→ **How to complete this task**
In the records that come next, find every line with "information". Return those lines.

→ **Page-level text extractions**
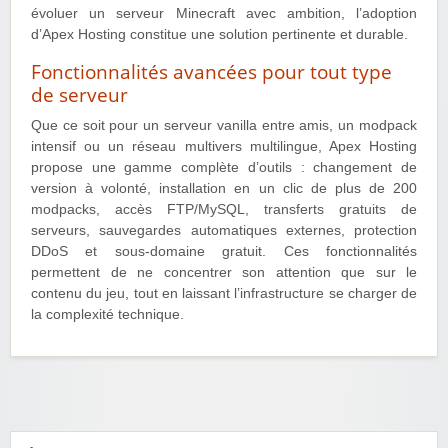
évoluer un serveur Minecraft avec ambition, l’adoption
d’Apex Hosting constitue une solution pertinente et durable.
Fonctionnalités avancées pour tout type
de serveur
Que ce soit pour un serveur vanilla entre amis, un modpack
intensif ou un réseau multivers multilingue, Apex Hosting
propose une gamme complète d’outils : changement de
version à volonté, installation en un clic de plus de 200
modpacks, accès FTP/MySQL, transferts gratuits de
serveurs, sauvegardes automatiques externes, protection
DDoS et sous-domaine gratuit. Ces fonctionnalités
permettent de ne concentrer son attention que sur le
contenu du jeu, tout en laissant l’infrastructure se charger de
la complexité technique.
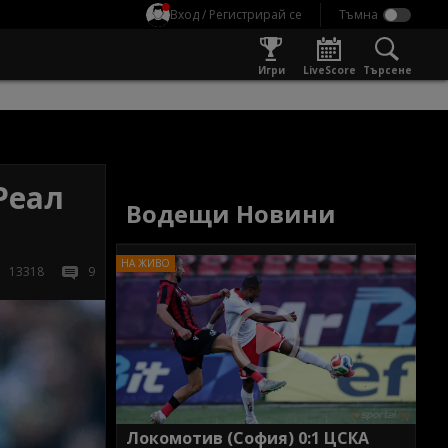
Вход / Регистрирай се
Игри
LiveScore
Търсене
Реал
Водещи Новини
13318
9
Локомотив (София) 0:1 ЦСКА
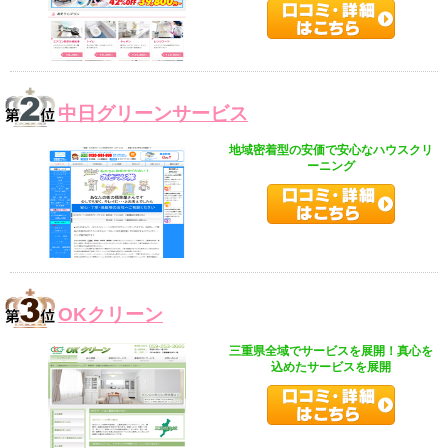
中日グリーンサービス
地域密着型の安価で安心なハウスクリ
ーニング
OKクリーン
三重県全域でサービスを展開！真心を
込めたサービスを展開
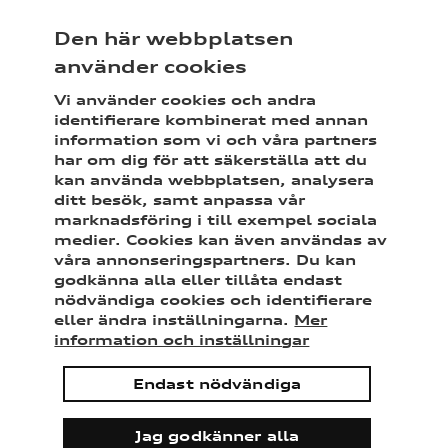
Sveriges märkesförsäkring för Audi
Den här webbplatsen
använder cookies
Vi använder cookies och andra
identifierare kombinerat med annan
information som vi och våra partners
Meny
Mina sidor
Sök
har om dig för att säkerställa att du
kan använda webbplatsen, analysera
ditt besök, samt anpassa vår
Tips och råd
När du ska köpa Audi
marknadsföring i till exempel sociala
medier. Cookies kan även användas av
våra annonseringspartners. Du kan
Guide när du ska
godkänna alla eller tillåta endast
nödvändiga cookies och identifierare
eller ändra inställningarna.
Mer
köpa Audi
information och inställningar
Endast nödvändiga
Ska du köpa ny bil eller funderar du på att
köpa begagnad bil? Det finns många bilar till
Jag godkänner alla
salu och oavsett om du köper av en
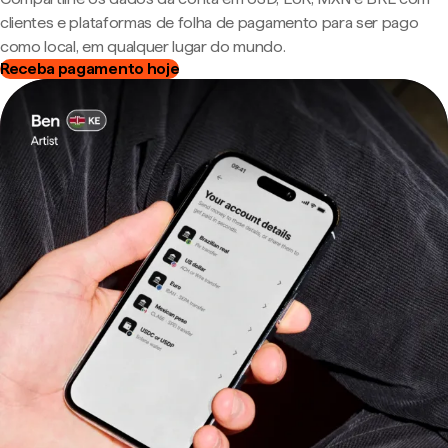
clientes e plataformas de folha de pagamento para ser pago
como local, em qualquer lugar do mundo.
Receba pagamento hoje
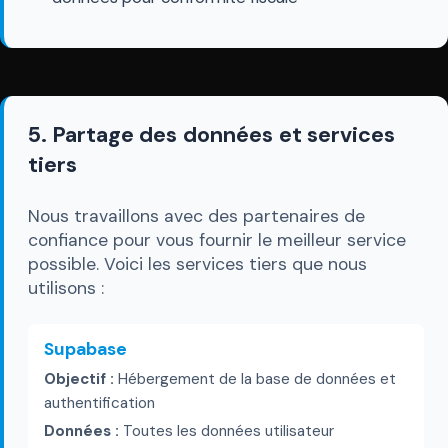
5. Partage des données et services
tiers
Nous travaillons avec des partenaires de
confiance pour vous fournir le meilleur service
possible. Voici les services tiers que nous
utilisons :
Supabase
Objectif :
Hébergement de la base de données et
authentification
Données :
Toutes les données utilisateur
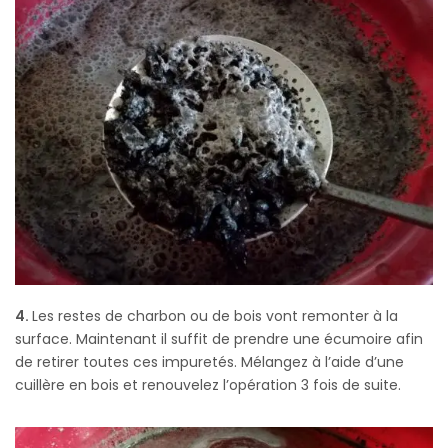
4.
Les restes de charbon ou de bois vont remonter à la
surface. Maintenant il suffit de prendre une écumoire afin
de retirer toutes ces impuretés. Mélangez à l’aide d’une
cuillère en bois et renouvelez l’opération 3 fois de suite.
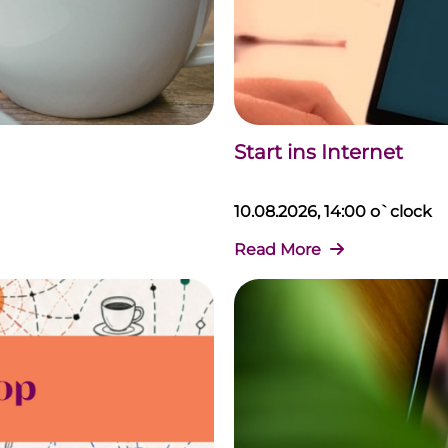
Start ins Internet
10.08.2026, 14:00 o`clock
Read More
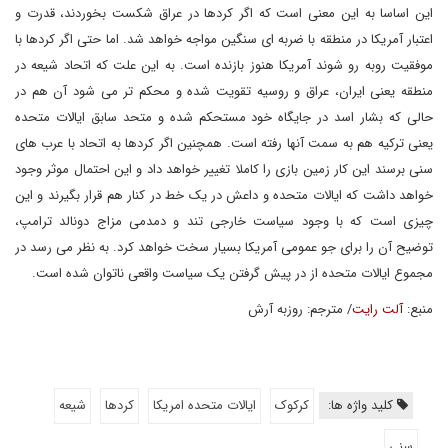
این اساسا به این معنی است که اگر کردها در عراق شکست بخوردند، قدرت و
اعتبار آمریکا در منطقه با ضربه ای سنگین مواجه خواهد شد. اما حتی اگر کردها با
موفقیت روبه رو شوند آمریکا هنوز بازنده است. به این علت که اتحاد شیعه در
منطقه یعنی ایران، عراق و روسیه تقویت شده و محکم تر می شود آن هم در
حالی که بشار اسد در جایگاه خود مستحکم شده و متحد سابق ایالات متحده
یعنی ترکیه هم به سمت آنها رفته است. همچنین اگر کردها به اتحاد با عرب های
سنی برسند این کار زمین بازی را کاملا تغییر خواهد داد و این احتمال موثر وجود
خواهد داشت که ایالات متحده و داعش در یک خط در کنار هم قرار بگیرند و این
چیزی است که با وجود سیاست خارجی تند و دمدمی مزاج دونالد ترامپ،
توضیح آن را برای جو عمومی آمریکا بسیار سخت خواهد کرد. به نظر می رسد در
مجموع ایالات متحده از در پیش گرفتن یک سیاست واقعی ناتوان شده است.
منبع:
آلت رایت
/ مترجم: روزبه آرش
کلید واژه ها:
کرکوک
ایالات متحده امریکا
کردها
شیعه
سنی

→ **The completed task**
information som vi och våra partners
information och inställningar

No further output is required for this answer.